- AVAILABLE RECORDS
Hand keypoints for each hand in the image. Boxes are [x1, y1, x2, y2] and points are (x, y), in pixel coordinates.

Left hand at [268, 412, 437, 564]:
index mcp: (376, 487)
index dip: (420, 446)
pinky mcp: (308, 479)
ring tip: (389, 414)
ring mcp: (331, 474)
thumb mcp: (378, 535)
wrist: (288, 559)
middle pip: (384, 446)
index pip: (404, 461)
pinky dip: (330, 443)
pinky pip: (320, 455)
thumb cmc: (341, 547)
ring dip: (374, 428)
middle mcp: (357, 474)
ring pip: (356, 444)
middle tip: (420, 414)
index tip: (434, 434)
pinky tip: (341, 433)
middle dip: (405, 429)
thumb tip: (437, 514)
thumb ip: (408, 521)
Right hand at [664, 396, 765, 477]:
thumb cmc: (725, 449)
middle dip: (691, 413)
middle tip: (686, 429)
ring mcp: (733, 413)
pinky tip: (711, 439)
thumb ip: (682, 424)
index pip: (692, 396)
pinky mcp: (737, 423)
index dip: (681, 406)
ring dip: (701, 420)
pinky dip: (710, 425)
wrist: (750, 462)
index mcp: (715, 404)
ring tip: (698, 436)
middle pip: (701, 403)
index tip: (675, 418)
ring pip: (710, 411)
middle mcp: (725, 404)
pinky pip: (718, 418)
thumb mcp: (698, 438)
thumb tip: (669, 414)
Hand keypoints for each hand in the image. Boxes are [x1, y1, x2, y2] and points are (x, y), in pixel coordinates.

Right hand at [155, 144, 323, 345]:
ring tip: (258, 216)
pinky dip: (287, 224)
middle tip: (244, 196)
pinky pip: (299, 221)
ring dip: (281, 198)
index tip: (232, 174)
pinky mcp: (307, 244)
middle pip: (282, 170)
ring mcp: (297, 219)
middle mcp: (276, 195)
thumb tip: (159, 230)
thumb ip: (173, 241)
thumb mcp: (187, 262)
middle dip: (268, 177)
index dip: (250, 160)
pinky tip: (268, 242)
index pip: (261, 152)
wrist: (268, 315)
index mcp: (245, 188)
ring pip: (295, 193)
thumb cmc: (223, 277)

- PROBLEM
The whole listing above should be copied out exactly, line by line.

- EXERCISE ANSWER
Hand keypoints for each hand in the image. Boxes are [x1, y1, x2, y2] and points are (x, y), in pixel coordinates.

Left hand at [268, 412, 437, 564]:
index mcp: (376, 487)
index dip: (420, 446)
pinky mcp: (308, 479)
ring tip: (389, 414)
ring mcp: (331, 474)
thumb mcp: (378, 535)
wrist: (288, 559)
middle pip: (384, 446)
index pip: (404, 461)
pinky dip: (330, 443)
pinky pip: (320, 455)
thumb cmc: (341, 547)
ring dip: (374, 428)
middle mcp: (357, 474)
ring pip: (356, 444)
middle tip: (420, 414)
index tip: (434, 434)
pinky tip: (341, 433)
middle dip: (405, 429)
thumb tip: (437, 514)
thumb ip: (408, 521)
Right hand at [664, 396, 765, 477]:
thumb cmc: (725, 449)
middle dip: (691, 413)
middle tip: (686, 429)
ring mcp: (733, 413)
pinky tip: (711, 439)
thumb ip: (682, 424)
index pip: (692, 396)
pinky mcp: (737, 423)
index dip: (681, 406)
ring dip: (701, 420)
pinky dip: (710, 425)
wrist: (750, 462)
index mcp: (715, 404)
ring tip: (698, 436)
middle pip: (701, 403)
index tip: (675, 418)
ring pip: (710, 411)
middle mcp: (725, 404)
pinky pip: (718, 418)
thumb mcp: (698, 438)
thumb tip: (669, 414)
Hand keypoints for each hand in the image. Boxes are [x1, y1, x2, y2] and points are (x, y), in pixel coordinates.

Right hand at [155, 144, 323, 345]:
ring tip: (258, 216)
pinky dip: (287, 224)
middle tip: (244, 196)
pinky pip: (299, 221)
ring dip: (281, 198)
index tip: (232, 174)
pinky mcp: (307, 244)
middle pip: (282, 170)
ring mcp: (297, 219)
middle mcp: (276, 195)
thumb tip: (159, 230)
thumb ip: (173, 241)
thumb mcp: (187, 262)
middle dip: (268, 177)
index dip: (250, 160)
pinky tip: (268, 242)
index pip: (261, 152)
wrist: (268, 315)
index mcp: (245, 188)
ring pip: (295, 193)
thumb cmc: (223, 277)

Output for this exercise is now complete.